**Your goal**
From the listing below, extract each line containing the string "owner".

[[ Material shown open ]]

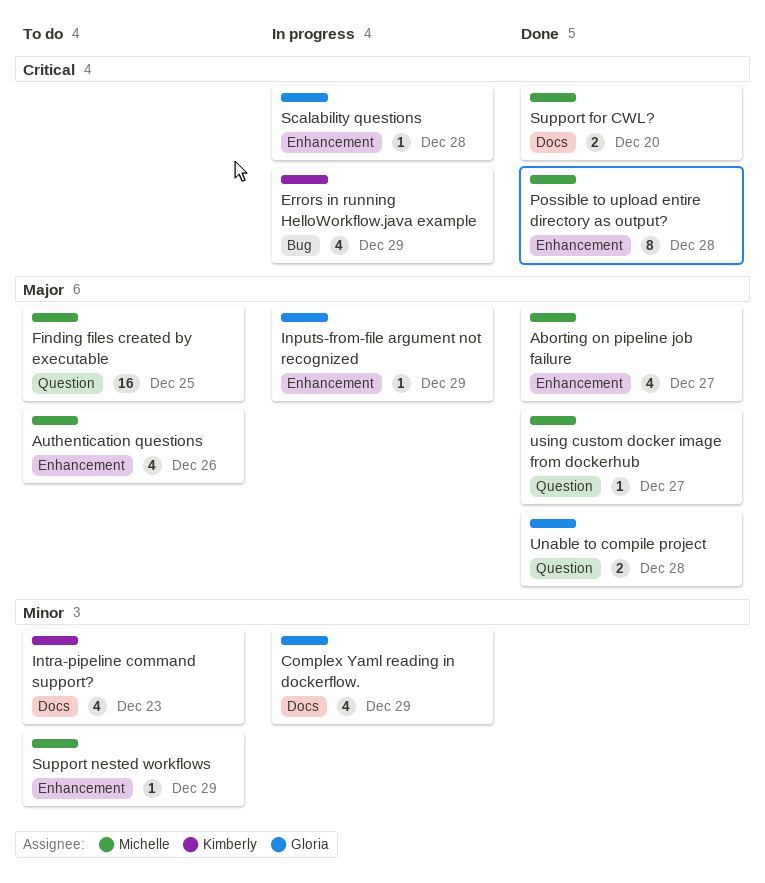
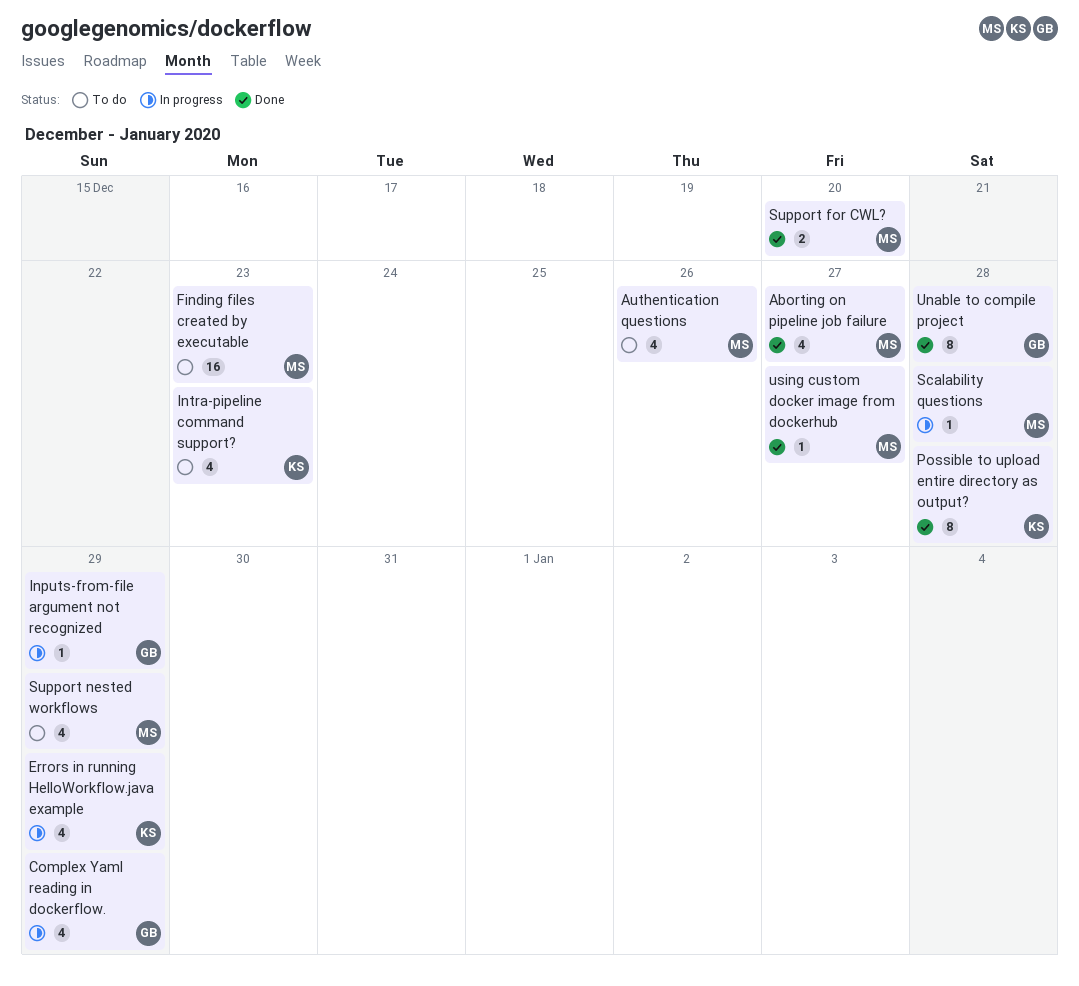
Finding files created by executable, due: Dec 25 -> Dec 23
Possible to upload entire directory as output?, owner: Michelle -> Kimberly
Scalability questions, owner: Gloria -> Michelle
Support nested workflows, estimate: 1 -> 4
Unable to compile project, estimate: 2 -> 8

[[ Material shown closed ]]

**Solution**
Possible to upload entire directory as output?, owner: Michelle -> Kimberly
Scalability questions, owner: Gloria -> Michelle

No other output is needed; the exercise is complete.